Portland était l’endroit idéal pour lancer le magazine. Grâce aux lois sur la consommation de cannabis par les adultes, la ville regorge d’entrepreneurs intéressants et de gens qui font des choses créatives dans l’industrie du cannabis. La culture a évolué si rapidement ici qu’il est facile d’oublier que le cannabis demeure illégal à tant d’endroits. C’est notre responsabilité de donner le bon exemple ; le reste du monde nous regarde. Des copies de Broccoli ont été distribuées dans plus de quarante pays, de l’Italie au Japon ; j’ai même récemment reçu une lettre d’un lecteur au Pérou. Les choses évoluent de manière inattendue, créant des opportunités passionnantes. Plus tôt cette année, nous avons fait une installation artistique accompagnée d’une séance de dialogue au MoMA PS1 à New York, avec des arrangements floraux de plantes de cannabis. Nous transportions des plants de chanvre à partir d’une voiture garée en double dans la rue ; c’était une scène drôle et surréaliste. Je n’arrivais pas à croire qu’ils nous laissaient faire ça, mais le Farm Bill américain avait été adopté une semaine auparavant, rendant le chanvre légal au niveau fédéral. La semaine prochaine, je présiderai un panel pour Latitude à Calgary. C’est toujours excitant de rencontrer la communauté du cannabis dans différentes villes.

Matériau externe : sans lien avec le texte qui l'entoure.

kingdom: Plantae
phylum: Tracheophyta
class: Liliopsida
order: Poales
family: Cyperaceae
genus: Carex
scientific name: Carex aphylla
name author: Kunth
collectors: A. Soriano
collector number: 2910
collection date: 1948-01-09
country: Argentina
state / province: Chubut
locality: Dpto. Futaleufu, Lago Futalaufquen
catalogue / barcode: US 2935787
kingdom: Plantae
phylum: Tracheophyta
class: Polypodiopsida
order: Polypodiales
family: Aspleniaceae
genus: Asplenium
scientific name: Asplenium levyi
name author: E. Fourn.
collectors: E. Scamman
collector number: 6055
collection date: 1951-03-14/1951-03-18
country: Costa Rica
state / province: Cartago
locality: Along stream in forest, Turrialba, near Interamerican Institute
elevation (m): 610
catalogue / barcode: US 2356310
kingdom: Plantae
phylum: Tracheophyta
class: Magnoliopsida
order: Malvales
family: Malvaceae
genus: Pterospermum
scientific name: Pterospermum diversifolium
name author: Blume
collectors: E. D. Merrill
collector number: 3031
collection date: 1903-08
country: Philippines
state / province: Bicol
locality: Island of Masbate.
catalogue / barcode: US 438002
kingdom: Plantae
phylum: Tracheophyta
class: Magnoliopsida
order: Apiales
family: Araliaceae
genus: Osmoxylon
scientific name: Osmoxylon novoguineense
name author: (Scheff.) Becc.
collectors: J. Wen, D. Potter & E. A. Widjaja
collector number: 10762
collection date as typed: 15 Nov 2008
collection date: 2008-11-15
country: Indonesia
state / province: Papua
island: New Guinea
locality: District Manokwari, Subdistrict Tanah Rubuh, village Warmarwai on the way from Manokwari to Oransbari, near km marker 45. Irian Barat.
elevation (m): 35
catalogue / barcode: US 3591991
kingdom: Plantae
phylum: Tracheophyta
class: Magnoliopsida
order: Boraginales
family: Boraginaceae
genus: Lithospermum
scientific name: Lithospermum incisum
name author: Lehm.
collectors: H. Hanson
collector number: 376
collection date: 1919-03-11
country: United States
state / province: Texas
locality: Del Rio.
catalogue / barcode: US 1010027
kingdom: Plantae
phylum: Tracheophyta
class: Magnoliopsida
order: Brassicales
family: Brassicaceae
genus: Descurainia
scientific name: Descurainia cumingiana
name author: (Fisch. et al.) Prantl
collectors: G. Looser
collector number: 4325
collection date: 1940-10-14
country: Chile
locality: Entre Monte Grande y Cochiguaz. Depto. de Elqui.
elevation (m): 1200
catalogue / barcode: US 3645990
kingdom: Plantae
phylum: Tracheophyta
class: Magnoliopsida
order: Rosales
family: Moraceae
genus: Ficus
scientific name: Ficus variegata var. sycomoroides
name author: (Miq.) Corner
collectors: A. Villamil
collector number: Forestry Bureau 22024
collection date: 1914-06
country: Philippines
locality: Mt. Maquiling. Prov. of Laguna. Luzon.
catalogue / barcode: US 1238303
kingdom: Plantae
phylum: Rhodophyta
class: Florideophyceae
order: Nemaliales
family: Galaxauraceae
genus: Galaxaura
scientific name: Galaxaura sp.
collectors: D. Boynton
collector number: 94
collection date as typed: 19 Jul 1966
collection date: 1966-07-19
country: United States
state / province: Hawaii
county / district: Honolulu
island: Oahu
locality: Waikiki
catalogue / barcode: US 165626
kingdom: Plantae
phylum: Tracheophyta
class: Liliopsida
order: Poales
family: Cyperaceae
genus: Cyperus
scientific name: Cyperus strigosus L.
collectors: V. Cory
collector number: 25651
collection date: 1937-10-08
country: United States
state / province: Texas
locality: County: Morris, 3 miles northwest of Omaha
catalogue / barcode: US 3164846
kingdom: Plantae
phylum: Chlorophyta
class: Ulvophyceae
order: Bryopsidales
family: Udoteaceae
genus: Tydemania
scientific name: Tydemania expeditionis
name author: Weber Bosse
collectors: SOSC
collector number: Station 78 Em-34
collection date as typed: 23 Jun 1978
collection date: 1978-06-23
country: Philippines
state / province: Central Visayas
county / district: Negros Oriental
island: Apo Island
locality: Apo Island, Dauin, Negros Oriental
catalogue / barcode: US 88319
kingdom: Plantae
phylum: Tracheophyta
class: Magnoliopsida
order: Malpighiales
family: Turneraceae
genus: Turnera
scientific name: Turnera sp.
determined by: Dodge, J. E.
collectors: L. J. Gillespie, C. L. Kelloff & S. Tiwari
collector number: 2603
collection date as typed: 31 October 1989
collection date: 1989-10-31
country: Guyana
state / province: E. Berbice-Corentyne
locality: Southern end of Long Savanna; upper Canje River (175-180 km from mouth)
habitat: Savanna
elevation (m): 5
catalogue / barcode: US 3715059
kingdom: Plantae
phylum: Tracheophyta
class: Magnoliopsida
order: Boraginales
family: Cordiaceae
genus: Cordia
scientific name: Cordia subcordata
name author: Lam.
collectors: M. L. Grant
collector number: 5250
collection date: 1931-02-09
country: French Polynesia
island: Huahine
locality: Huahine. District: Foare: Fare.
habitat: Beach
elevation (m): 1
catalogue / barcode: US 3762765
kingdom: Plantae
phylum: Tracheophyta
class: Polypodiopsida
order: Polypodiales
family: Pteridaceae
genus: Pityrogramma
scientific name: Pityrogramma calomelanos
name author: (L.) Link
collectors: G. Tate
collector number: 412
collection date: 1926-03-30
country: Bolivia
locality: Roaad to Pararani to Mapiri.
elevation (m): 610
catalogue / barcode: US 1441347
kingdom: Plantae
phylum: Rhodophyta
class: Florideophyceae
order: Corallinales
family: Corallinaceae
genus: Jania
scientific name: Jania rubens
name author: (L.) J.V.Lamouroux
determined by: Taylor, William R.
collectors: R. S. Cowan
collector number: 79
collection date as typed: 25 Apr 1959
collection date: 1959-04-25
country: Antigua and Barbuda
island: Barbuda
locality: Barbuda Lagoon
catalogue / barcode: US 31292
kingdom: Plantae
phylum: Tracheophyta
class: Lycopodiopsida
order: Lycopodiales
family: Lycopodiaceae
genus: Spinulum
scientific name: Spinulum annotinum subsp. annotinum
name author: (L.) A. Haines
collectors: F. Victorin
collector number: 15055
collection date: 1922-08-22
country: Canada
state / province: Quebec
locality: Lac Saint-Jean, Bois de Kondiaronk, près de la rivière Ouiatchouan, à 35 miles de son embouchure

Le plus dur quand on travaille avec le cannabis, c’est que cette expérience modifie notre relation avec l’herbe. Lorsqu’on transforme un passe-temps en emploi, il arrive qu’on ne désire pas en parler ni y penser à la fin de la journée. Autrefois, l’herbe était privée et thérapeutique pour moi ; maintenant je dois me rappeler que je peux encore trouver du temps pour moi-même, sans rapport avec le travail. J’aime faire de longues promenades toute seule, écouter de la musique dans mes écouteurs et avoir juste un peu d’herbe pour agrémenter l’ambiance. Je me donne la liberté d’errer sans but, de m’attarder aux belles fleurs et de m’imprégner de l’environnement qui m’entoure.